Extract Block Start

Two-thirds of LOMED (13) and one-third of LOMED Chadash (5) congregations are currently operating more than one model. About one-third of LOMED (7) and LOMED Chadash (3) congregations have one or more non-classroom models that have been eliminated (are no longer in use).[2]



The following sections describe the findings from the Model Development Study, including general results (most and least developed components and the overall development scores), and the factors that were examined for a relationship with the development scores.

Components and Scores

Most and Least Developed Components

In both LOMED and LOMED Chadash congregations, the most developed components were Structure, Purpose, and Regularized. The least developed components were Language, Integration, Normative, and Alignment.

The study team wondered if certain elements of a model took more time to develop than others. Did it take longer to establish a special vocabulary for the model? Did it take longer to establish the model as normative in the congregation?

In order to explore these questions, they looked to see if there were relationships between average scores on each element and the number of years the congregation was in the initiative[3]. Using SPSS, they conducted an independent samples t-test and compared the average scores of LOMED (N=21) and LOMED Chadash (N=11) congregations on each element, as well as the average total scores.

Extract Block End
Given entries Block Start

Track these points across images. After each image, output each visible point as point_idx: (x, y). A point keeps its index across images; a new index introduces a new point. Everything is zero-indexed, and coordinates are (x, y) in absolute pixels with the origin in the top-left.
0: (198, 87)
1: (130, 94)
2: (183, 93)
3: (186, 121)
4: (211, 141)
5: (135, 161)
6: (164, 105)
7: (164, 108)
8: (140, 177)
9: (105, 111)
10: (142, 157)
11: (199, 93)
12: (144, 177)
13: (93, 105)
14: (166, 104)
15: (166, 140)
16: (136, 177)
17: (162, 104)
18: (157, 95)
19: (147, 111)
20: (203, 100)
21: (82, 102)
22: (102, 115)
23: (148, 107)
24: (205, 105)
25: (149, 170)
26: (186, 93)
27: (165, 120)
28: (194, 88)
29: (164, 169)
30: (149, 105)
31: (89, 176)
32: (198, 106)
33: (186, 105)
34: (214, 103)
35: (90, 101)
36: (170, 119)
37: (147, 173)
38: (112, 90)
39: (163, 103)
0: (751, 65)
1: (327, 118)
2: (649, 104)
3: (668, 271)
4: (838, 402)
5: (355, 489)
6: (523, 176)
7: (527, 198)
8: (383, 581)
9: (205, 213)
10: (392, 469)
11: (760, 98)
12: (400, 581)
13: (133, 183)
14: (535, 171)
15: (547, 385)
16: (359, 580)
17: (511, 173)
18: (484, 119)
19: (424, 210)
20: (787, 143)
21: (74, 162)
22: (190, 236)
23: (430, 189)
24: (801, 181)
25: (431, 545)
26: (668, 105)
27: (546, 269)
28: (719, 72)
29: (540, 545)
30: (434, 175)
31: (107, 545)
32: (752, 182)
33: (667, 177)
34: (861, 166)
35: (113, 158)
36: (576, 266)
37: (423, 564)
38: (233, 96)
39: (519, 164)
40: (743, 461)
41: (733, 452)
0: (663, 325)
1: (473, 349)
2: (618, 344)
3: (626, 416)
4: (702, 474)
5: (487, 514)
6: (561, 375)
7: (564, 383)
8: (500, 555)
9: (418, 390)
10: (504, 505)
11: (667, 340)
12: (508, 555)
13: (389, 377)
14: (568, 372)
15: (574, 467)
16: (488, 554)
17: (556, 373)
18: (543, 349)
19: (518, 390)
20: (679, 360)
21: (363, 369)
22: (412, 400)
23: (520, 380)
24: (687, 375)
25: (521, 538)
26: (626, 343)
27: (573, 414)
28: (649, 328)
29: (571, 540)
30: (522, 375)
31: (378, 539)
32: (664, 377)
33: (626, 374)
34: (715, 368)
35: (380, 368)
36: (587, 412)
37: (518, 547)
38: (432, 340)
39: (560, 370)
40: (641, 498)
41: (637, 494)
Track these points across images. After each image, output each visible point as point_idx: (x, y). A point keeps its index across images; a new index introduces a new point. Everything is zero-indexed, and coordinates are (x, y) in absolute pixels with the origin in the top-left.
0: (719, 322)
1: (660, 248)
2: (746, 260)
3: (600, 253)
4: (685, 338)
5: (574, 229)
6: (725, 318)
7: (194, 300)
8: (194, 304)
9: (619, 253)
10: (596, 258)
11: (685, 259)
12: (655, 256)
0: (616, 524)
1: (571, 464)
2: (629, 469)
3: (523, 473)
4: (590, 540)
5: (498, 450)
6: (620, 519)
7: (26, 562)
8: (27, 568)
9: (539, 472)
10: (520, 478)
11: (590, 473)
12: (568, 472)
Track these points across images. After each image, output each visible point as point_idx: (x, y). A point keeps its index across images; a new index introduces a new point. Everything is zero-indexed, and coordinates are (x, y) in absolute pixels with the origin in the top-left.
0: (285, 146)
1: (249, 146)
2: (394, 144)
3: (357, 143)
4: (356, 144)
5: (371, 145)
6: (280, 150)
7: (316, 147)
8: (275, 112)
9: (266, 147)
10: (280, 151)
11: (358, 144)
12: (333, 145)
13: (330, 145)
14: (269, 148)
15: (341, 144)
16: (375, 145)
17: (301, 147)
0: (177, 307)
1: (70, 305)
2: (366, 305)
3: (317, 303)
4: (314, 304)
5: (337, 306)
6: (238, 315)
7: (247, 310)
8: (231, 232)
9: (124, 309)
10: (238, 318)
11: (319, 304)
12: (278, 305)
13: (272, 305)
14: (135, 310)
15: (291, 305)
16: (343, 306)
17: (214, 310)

Given entries Block End

* _Task goal_
Reproduce, word for word, the part of the LOMED study text above from "The following sections" to "in the congregation?".

* _Exercise solution_
The following sections describe the findings from the Model Development Study, including general results (most and least developed components and the overall development scores), and the factors that were examined for a relationship with the development scores.

Components and Scores

Most and Least Developed Components

In both LOMED and LOMED Chadash congregations, the most developed components were Structure, Purpose, and Regularized. The least developed components were Language, Integration, Normative, and Alignment.

The study team wondered if certain elements of a model took more time to develop than others. Did it take longer to establish a special vocabulary for the model? Did it take longer to establish the model as normative in the congregation?